Medical staff found that the temperature in one vaccine transport cool box had risen to 15 deg C, a spokesman for Lichtenfels said, above the maximum of 8 deg C stipulated by the manufacturers. He added that his district had not received advice from BioNTech yet on how to proceed.
The regional government of Bavaria's Upper Franconia region, where several affected districts are based, said that BioNTech cleared the vaccines late on Sunday.
"BioNTech has confirmed the quality of the vaccine shots," a spokesman for Upper Franconia said. "The vaccination programme can start (in our region)."
BioNTech had earlier said in a statement that it was responsible for the shipment to the 25 German distribution centres, and that the federal states and local authorities were responsible for the shipment to the vaccination centres and the mobile vaccination teams.
"This is where the variations in temperature occurred.

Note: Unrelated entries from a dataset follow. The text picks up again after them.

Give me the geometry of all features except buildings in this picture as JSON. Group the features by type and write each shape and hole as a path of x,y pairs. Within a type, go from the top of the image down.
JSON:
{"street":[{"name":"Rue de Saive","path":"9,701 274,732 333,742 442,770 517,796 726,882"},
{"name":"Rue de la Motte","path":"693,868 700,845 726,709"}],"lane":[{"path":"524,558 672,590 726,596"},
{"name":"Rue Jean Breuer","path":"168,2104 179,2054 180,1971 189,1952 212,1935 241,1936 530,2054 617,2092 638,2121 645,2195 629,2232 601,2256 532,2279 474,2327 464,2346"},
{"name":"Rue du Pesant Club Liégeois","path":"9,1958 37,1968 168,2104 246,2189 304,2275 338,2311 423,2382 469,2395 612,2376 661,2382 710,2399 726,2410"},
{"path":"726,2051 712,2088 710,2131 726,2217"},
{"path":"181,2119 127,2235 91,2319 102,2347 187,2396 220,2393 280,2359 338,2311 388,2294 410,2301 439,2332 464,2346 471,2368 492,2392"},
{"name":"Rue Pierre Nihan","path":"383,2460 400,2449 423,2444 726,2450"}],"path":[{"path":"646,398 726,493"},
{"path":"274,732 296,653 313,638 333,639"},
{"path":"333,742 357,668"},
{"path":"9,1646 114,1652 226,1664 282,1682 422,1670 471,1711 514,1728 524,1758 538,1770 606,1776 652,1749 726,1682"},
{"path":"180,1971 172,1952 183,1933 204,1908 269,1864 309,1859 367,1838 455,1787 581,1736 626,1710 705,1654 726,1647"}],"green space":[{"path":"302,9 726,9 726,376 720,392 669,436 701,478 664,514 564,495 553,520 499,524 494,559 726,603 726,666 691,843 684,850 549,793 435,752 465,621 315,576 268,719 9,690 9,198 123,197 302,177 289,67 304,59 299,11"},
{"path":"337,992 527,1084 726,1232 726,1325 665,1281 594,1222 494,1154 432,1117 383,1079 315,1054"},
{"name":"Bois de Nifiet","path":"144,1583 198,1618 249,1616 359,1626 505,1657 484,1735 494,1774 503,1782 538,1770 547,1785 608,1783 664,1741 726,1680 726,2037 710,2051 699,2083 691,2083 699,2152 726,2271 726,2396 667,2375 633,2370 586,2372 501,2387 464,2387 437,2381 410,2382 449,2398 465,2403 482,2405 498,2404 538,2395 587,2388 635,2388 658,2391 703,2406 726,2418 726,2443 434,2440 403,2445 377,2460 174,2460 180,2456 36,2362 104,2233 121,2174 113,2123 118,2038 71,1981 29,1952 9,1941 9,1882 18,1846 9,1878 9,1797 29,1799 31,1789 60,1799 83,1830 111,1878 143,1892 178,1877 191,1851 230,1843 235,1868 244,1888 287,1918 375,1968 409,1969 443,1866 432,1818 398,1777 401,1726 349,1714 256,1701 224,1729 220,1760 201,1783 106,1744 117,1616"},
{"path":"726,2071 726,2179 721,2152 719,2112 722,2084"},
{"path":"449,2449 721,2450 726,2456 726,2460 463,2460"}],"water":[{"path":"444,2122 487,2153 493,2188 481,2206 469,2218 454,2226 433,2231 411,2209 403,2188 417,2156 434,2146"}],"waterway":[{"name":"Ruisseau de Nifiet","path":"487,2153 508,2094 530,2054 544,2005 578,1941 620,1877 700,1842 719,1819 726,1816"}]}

We are in contact with many authorities to provide advice. However, it is up to them how to proceed," a BioNTech spokesman said.
In a presentation this month, BioNTech had said that once removed from the freezer, the vaccine can be stored for up to five days at between 2 deg C and 8 deg C and up to two hours at temperatures up to 30 deg C, prior to use.
The vaccine, which uses new so-called mRNA technology, must be stored at ultra-low temperatures of about minus 70 deg C before being shipped to distribution centres in specially designed cool boxes filled with dry ice.
The European Union launched a mass Covid-19 vaccination drive on Sunday, with pensioners and medics lining up to get the first shots.
The delays in Germany highlight the challenge in rolling out the vaccine.
Pfizer postponed the delivery of its vaccine to eight European nations, including Spain, the Spanish Health Ministry said yesterday.
The Spanish branch of Pfizer informed Madrid on Sunday night of the delay in shipments to the eight nations due to a "problem in the loading and shipment process" at its plant in Belgium, the ministry said in a statement. It did not specify which European nations, aside from Spain, were affected.
Pfizer has informed the ministry that the problem "was already resolved" but the next delivery of vaccines "will be a few hours late" and arrive in Spain today, a day later than expected, the statement said.
Asked about the delay at an interview with Ser radio, Health Minister Salvador Illa said it was due to a problem "linked to the control of the temperature" of the shipments that was "apparently fixed".